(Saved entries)
________
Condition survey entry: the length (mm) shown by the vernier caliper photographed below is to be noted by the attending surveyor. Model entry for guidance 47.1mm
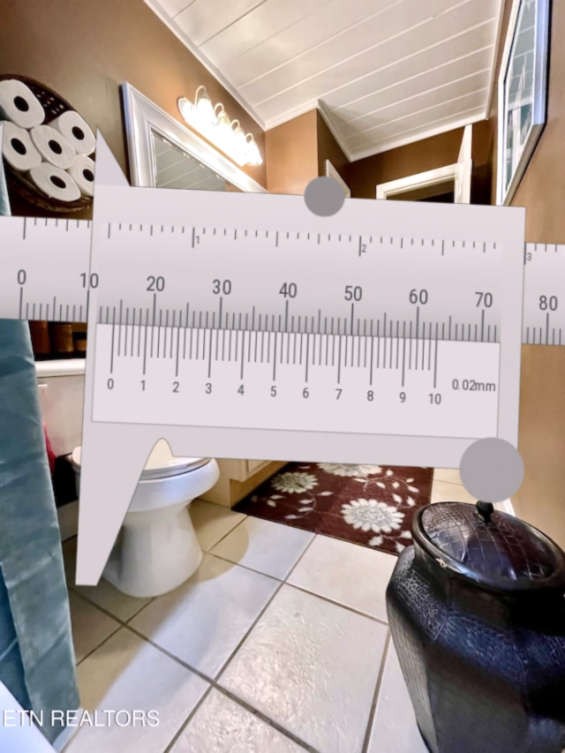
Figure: 14.0mm
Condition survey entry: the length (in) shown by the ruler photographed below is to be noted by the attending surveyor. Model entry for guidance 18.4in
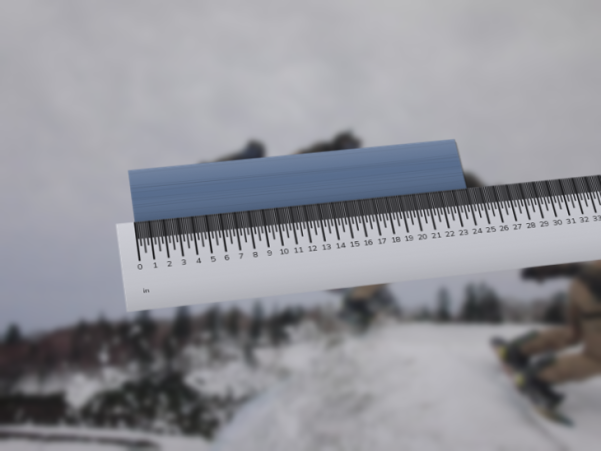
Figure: 24in
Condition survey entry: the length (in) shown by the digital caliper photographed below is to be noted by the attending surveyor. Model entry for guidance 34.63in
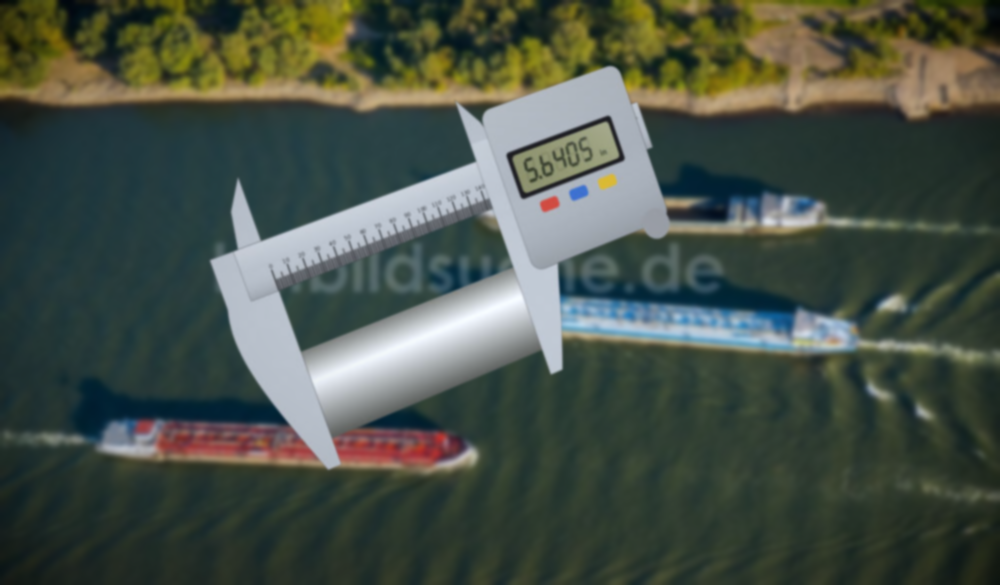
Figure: 5.6405in
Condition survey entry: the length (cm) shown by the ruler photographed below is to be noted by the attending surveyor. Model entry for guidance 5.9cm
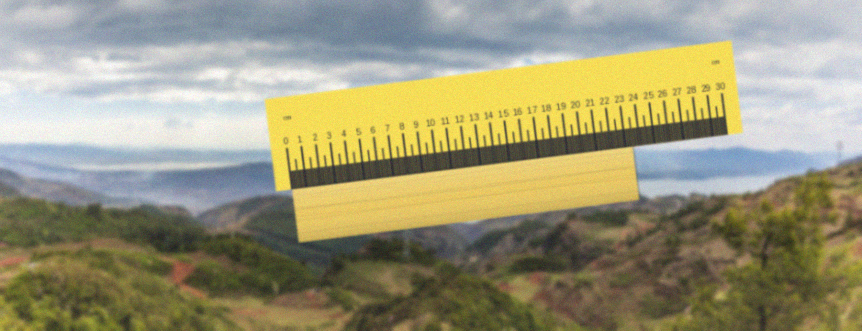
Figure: 23.5cm
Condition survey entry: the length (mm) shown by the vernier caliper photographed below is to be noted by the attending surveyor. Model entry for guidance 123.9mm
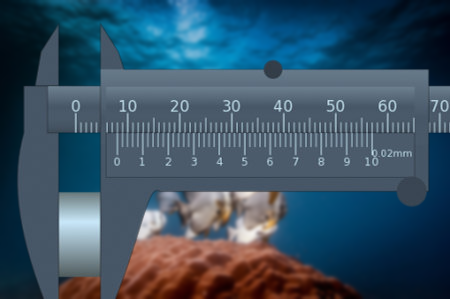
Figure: 8.0mm
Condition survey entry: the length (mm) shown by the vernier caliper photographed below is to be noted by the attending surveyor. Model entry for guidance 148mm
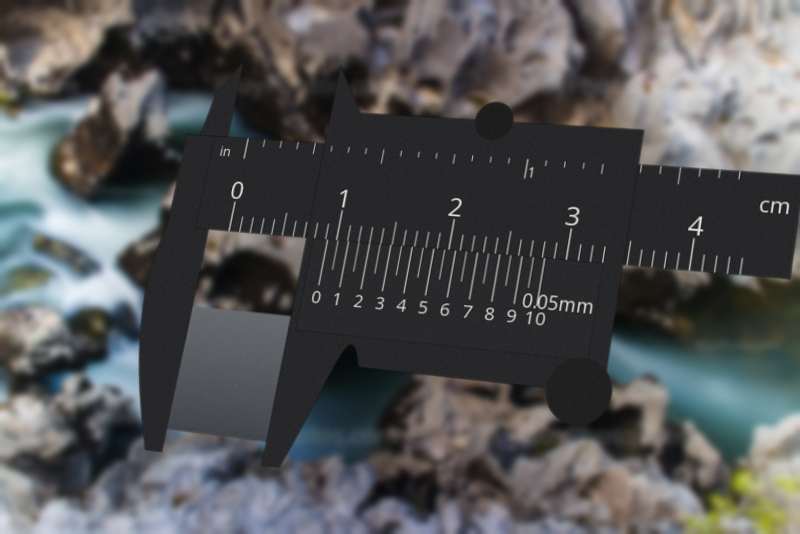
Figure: 9.2mm
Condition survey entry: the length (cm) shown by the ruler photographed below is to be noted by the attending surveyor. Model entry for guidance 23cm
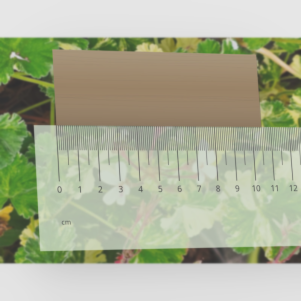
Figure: 10.5cm
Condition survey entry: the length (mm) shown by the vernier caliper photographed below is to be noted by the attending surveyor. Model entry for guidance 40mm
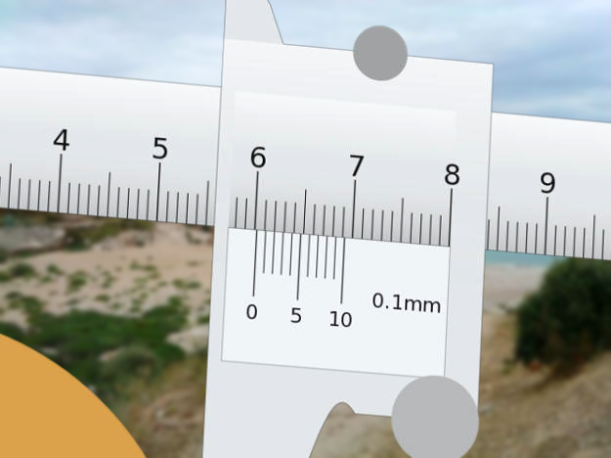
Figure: 60.2mm
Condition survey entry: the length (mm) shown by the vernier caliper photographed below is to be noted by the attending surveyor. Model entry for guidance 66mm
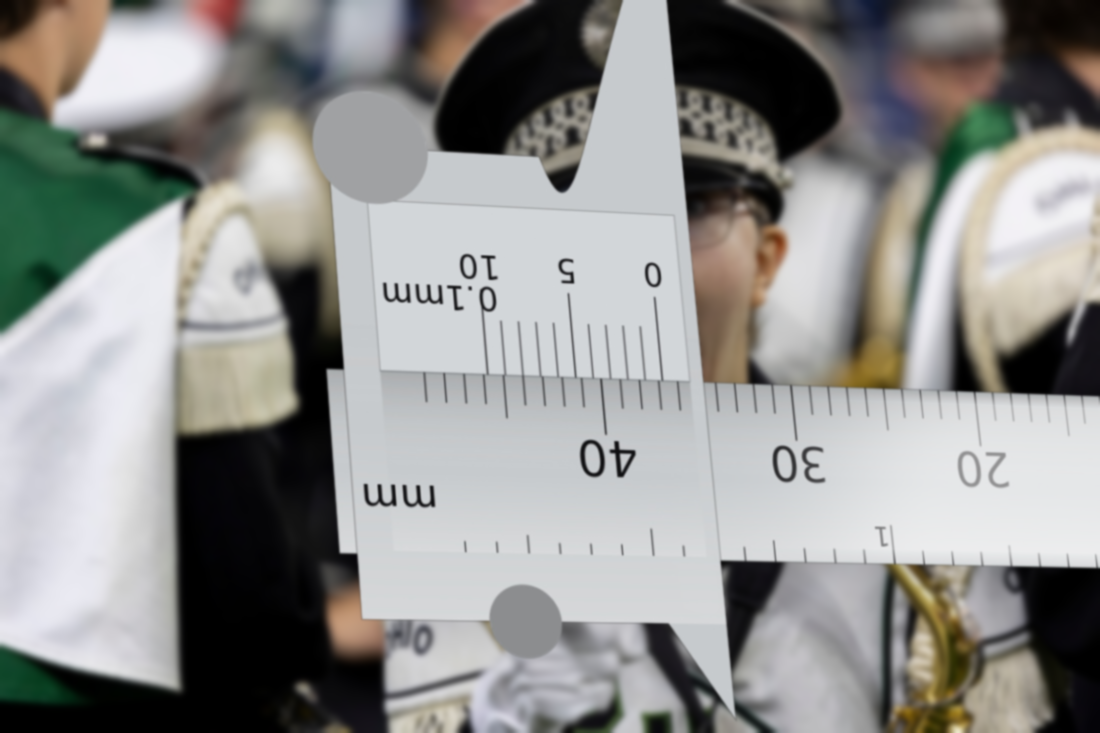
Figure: 36.8mm
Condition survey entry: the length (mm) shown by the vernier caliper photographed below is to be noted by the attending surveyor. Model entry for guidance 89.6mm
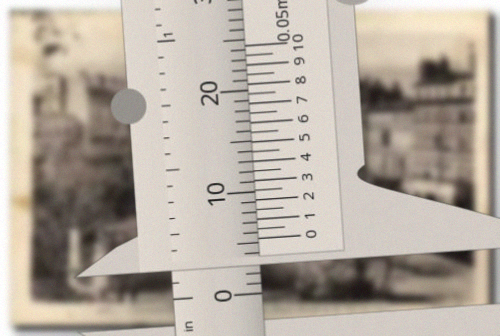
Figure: 5.4mm
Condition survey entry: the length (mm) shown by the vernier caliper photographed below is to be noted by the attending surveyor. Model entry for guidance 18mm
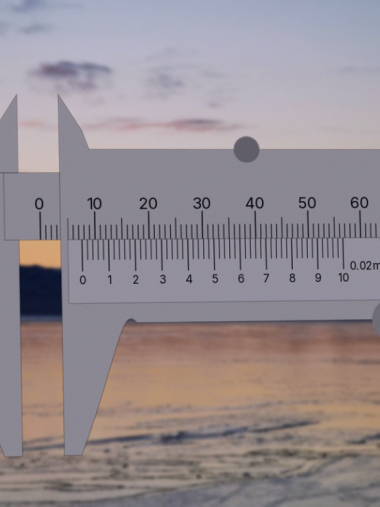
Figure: 7.6mm
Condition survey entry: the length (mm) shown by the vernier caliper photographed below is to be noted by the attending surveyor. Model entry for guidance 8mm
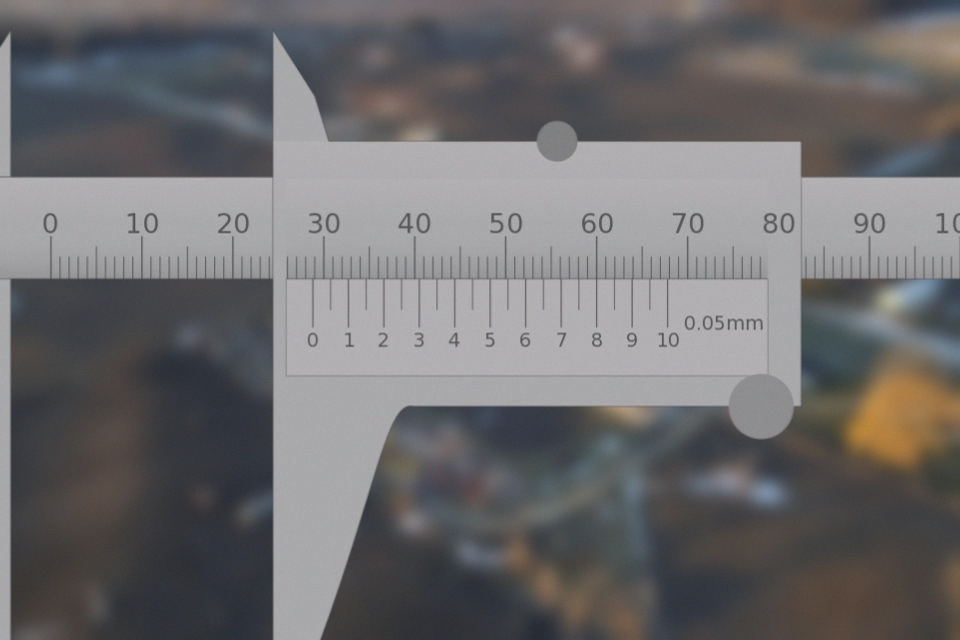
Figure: 28.8mm
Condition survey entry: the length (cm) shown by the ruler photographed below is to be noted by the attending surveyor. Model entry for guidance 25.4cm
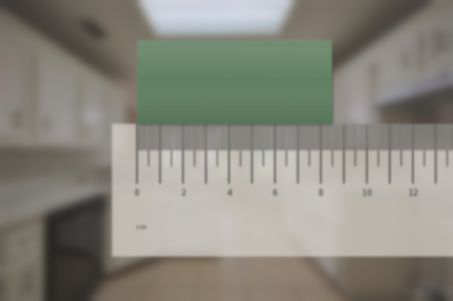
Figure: 8.5cm
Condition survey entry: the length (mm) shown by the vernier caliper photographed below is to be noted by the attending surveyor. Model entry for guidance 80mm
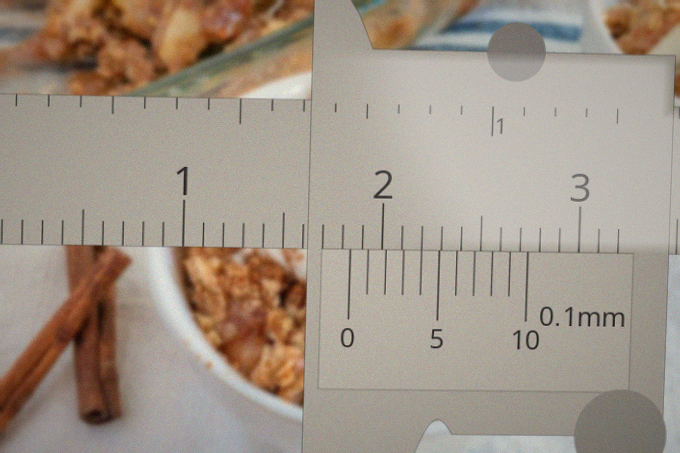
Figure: 18.4mm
________
- **Goal of the exercise**:
Report every line in the records above that contains the word "ruler", copying each such line in full.

- **Response box**:
Condition survey entry: the length (in) shown by the ruler photographed below is to be noted by the attending surveyor. Model entry for guidance 18.4in
Condition survey entry: the length (cm) shown by the ruler photographed below is to be noted by the attending surveyor. Model entry for guidance 5.9cm
Condition survey entry: the length (cm) shown by the ruler photographed below is to be noted by the attending surveyor. Model entry for guidance 23cm
Condition survey entry: the length (cm) shown by the ruler photographed below is to be noted by the attending surveyor. Model entry for guidance 25.4cm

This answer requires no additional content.